One small company has agreed, but no more companies are keen to do so, according to the article below.

Let's hope this company has its back well covered legally in the event of a dispute with Monsanto!

The background to this story is here:
http://www.gmwatch.org/index.php/news/archive/2014/15541

Monsanto, soy exporter royalties dispute rages on in Brazil

Caroline Stauffer
Reuters, Oct 23, 2014
http://af.reuters.com/article/commoditiesNews/idAFL2N0SI0LF20141023?sp=true

The majority of soy exporting firms in Brazil have still not agreed to collect royalties for seed giant Monsanto Co, threatening sales of up to a quarter of the country's soy crop, industry association Abiove said on Thursday.

A small, local exporter told Reuters earlier this month it had agreed to police farmers' royalty payments on Monsanto's new Intacta RR2 Pro seeds in exchange for a fee, and Abiove told soy growers group Aprosoja in September that the months-long dispute was close to being resolved.

But a broader deal has stalled due to lingering legal concerns that Monsanto could halt shipments on cargoes that contain soy for which the company has not received royalties, Abiove said, highlighting an increasingly tense relationship between global grain merchants and biotech firms.

"The risks of possible future embarrassment to the soy industry from Monsanto... may prevent crushing and trading firms from receiving that (Intacta) soy," Abiove said in a statement.

Trading firms have not had to oversee royalty payments in the United States, the world's No. 2 soy exporter after Brazil, because biotech company's patents are protected by laws that do not allow farmers to reuse seeds year after year there.

In Brazil, where genetically modified seeds have only been legal since 2005, reusing seeds is more common and it is easier for farmers to skip out on Monsanto's fees after buying the seeds the first season.

While some merchants have been collecting royalties on Monsanto's first-generation RoundupReady soy seeds in Brazil for a decade, that arrangement was deeply frustrating for merchants as it required them to accept additional work and liability for their shipments, without any compensation from Monsanto.
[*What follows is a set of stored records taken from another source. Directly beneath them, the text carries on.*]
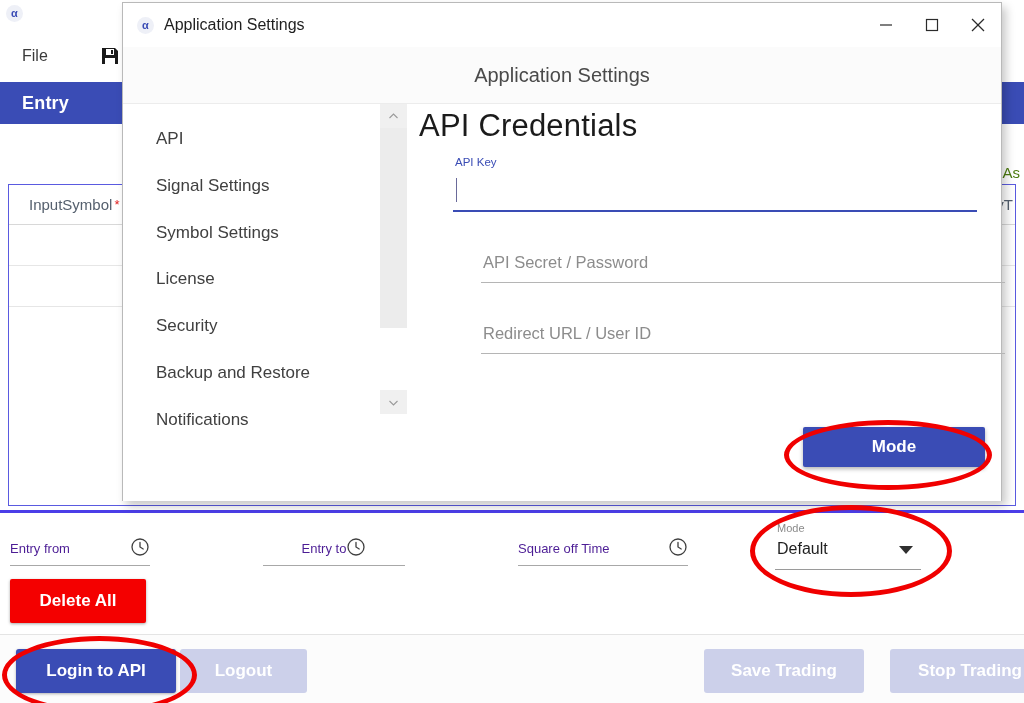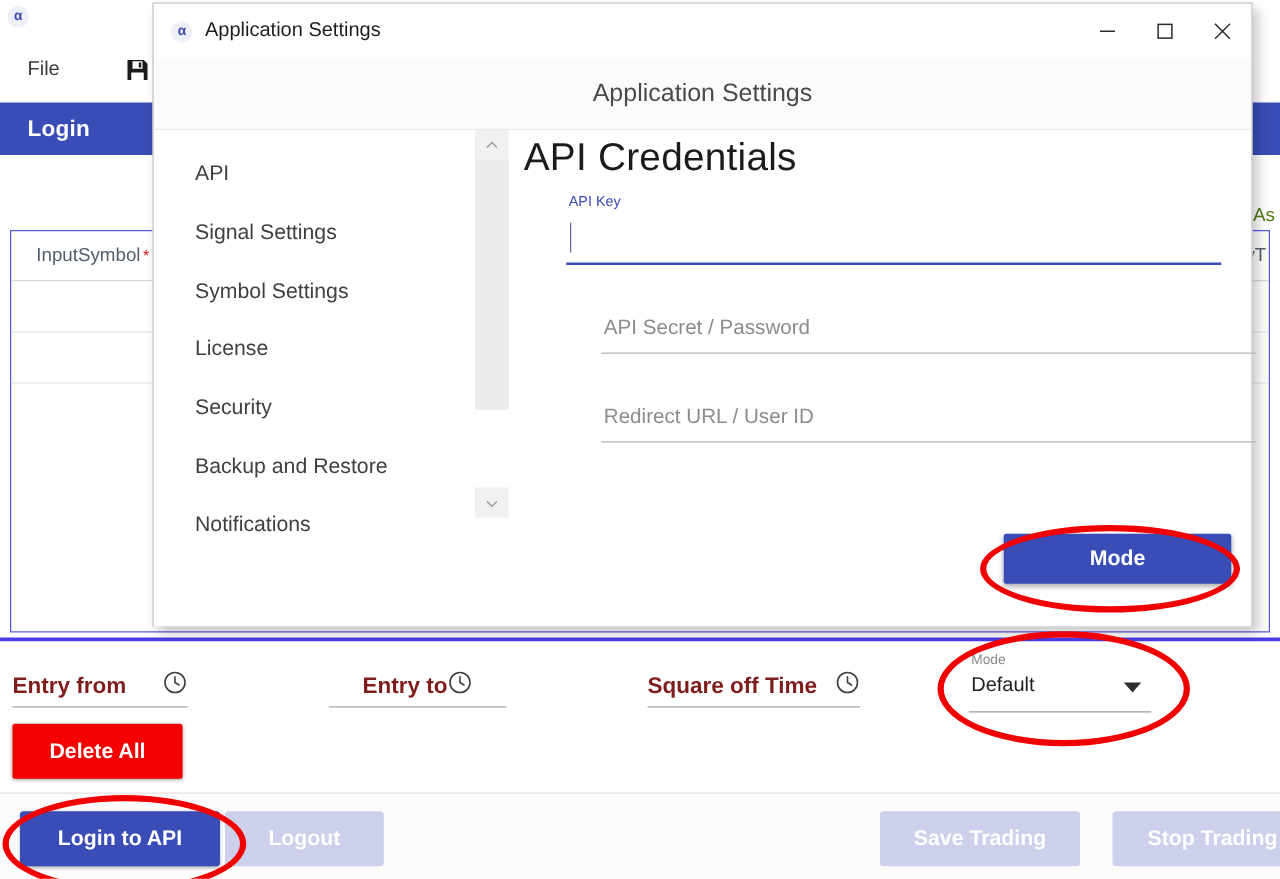--- a/index.html
+++ b/index.html
@@ -152,23 +152,22 @@
   .field {
     position: absolute;
     height: 34px;
     border-bottom: 1px solid #a8a8a8;
     display: flex;
     align-items: center;
     justify-content: space-between;
     box-sizing: border-box;
   }
   .field-label {
-    font-size: 18px;
-    color: #7f1d1d;
-    font-weight: bold;
+    font-size: 13px;
+    color: #4c1d95;
   }
   .f-entryfrom { left: 10px; top: 16px; width: 140px; }
   .f-entryto   { left: 263px; top: 16px; width: 142px; justify-content: center; }
   .f-squareoff { left: 518px; top: 16px; width: 170px; }
 
   .mode-field {
     position: absolute;
     left: 775px; top: 8px;
     width: 146px; height: 46px;
     border-bottom: 1px solid #9a9a9a;
@@ -449,21 +448,21 @@
         <svg width="20" height="20" viewBox="0 0 20 20">
           <path d="M2 2h13l3 3v13H2z" fill="#1a1a1a"></path>
           <rect x="6" y="3" width="8" height="6" fill="#ffffff"></rect>
           <rect x="11" y="4" width="2" height="4" fill="#1a1a1a"></rect>
           <rect x="5" y="12" width="10" height="6" fill="#ffffff"></rect>
         </svg>
       </span>
     </div>
 
     <div class="bg-tabbar">
-      <span class="tab-active">Login</span>
+      <span class="tab-active">Entry</span>
     </div>
 
     <div class="bg-content">
       <span class="assign-link">As</span>
 
       <div class="grid-box">
         <div class="grid-header">
           <div class="grid-col col-inputsymbol">
             <span>InputSymbol</span>
             <span class="req-star">*</span>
The industry has been determined to avoid a similar situation with Intacta, which includes a gene to ward off pests and was first planted in South America last year.

Farm groups believe between 15 and 25 percent of Brazil's current crop, which is now more than 10 percent planted, was sown with Monsanto's Intacta seeds. Monsanto did not immediately respond to request for comment.

Abiove represents global grain merchants Bunge, ADM , Louis Dreyfus, and Cargill as well as smaller Brazilian firms.

Brazil's Intacta saga is part of a global trade, copyright, environment and food-safety debate about genetic modification in agriculture that is far from resolved.

Early this year, China rejected 1.25 million tonnes of U.S. corn and by-products containing the genetically modified strain MIR-162 manufactured by Swiss firm Syngenta that China has not yet approved.

Cargill last month sued Syngenta for marketing the seeds in the United States even though it lacked Beijing's approval, estimating it suffered losses of more than $90 million.